Non-emergency town workers will not be working Monday.


Fire, police and public works crews will be on the job and ready to respond to calls Monday.

And department heads will be at work, too.

But other Town Hall employees were asked to not come in to work, said Swampscott fire Chief Kevin Breen. Schools and the town library will be closed.

Meanwhile, the fire department is bringing aboard an extra crew and activating a reserve fire engine on Monday.

This will give the department additional hands and equipment in case they are needed to respond to emergencies such as downed power lines or evacuations from flooded areas, fire chief said.

Public Works Director Gino Cresta said that he had two crew members on standby Sunday night.

Otherwise the department will be at work Monday ready to block off roads, clear downed tree limbs and clear any clogged drains.

Their chipper and bucket truck and chainsaws were readied for action on Friday.

High tide will arrive at 11:30 a.m. 

Locations that typically flood along the coast include King's Beach, Fisherman's Beach and Preston Beach, the director said. 

Non-emergency town workers were asked on Sunday night to not come in to work Monday due to the potential for dangerous conditions from the Atlantic super-storm, Sandy, the Swampscott fire chief said.

The decision was in line with Gov. Deval Patrick's request that non-emergency state workers stay home from work Monday.
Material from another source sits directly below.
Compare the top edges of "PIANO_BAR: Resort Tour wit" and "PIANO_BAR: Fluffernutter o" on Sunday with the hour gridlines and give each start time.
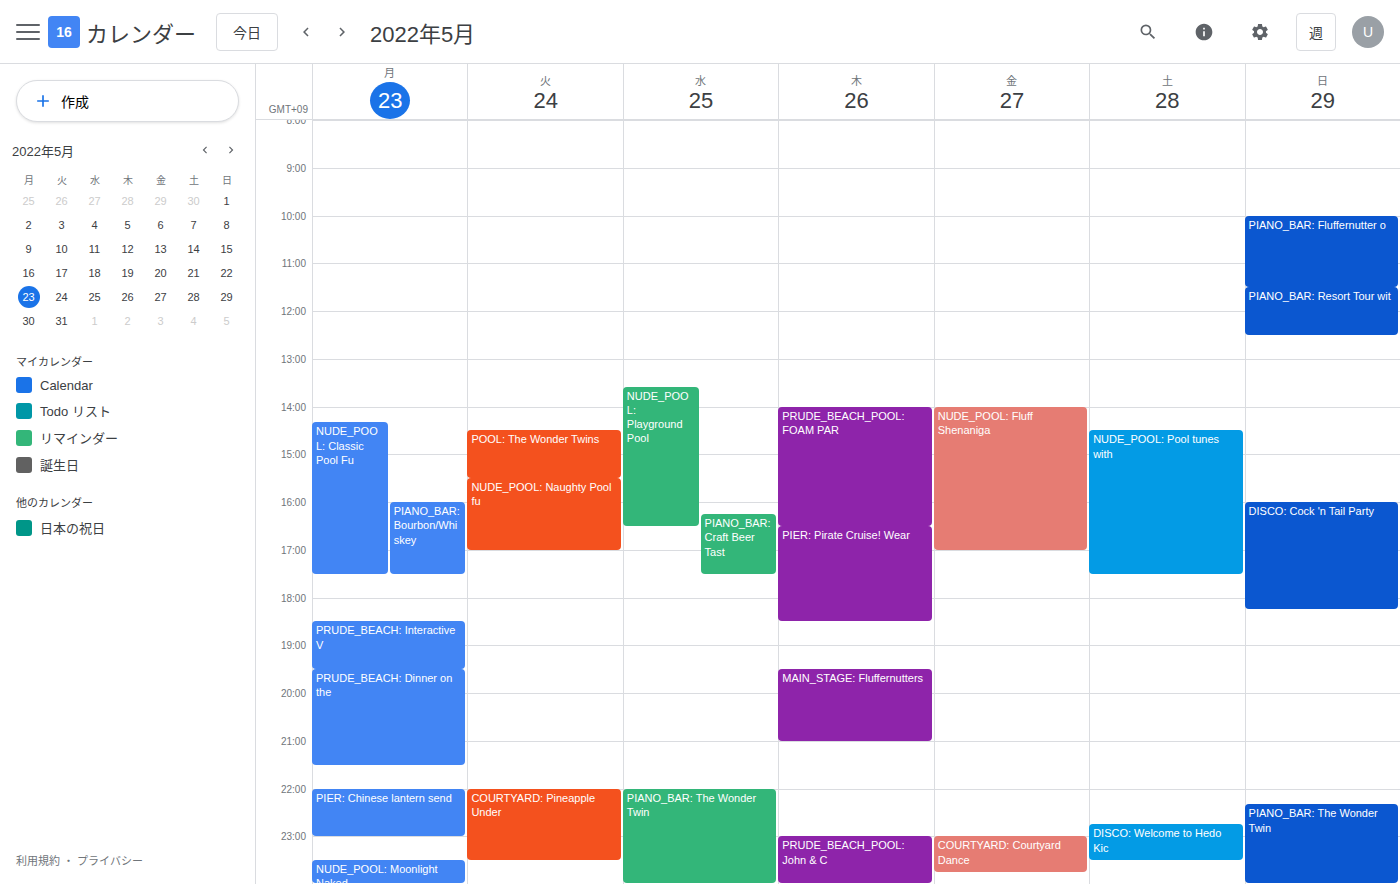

He also urged schools to close and private employers to ask their workers to not come in.

The idea is to keep the roads open and people safe.

"To help keep the roads clear for emergency personnel and to keep people safe from flying limbs and debris or from down power lines, I am first of all requesting all schools including colleges and early education programs to close Monday, for the safety of students and employees alike," Patrick said.

All state office buildings will be closed.

"And I am encouraging private employers to follow our lead and have their workers stay home as well," Patrick said.

Massachusetts Emergency Management Agency Director Kurt Schwartz said coastal communities are in danger of severe coastal flooding and some may need to be evacuated.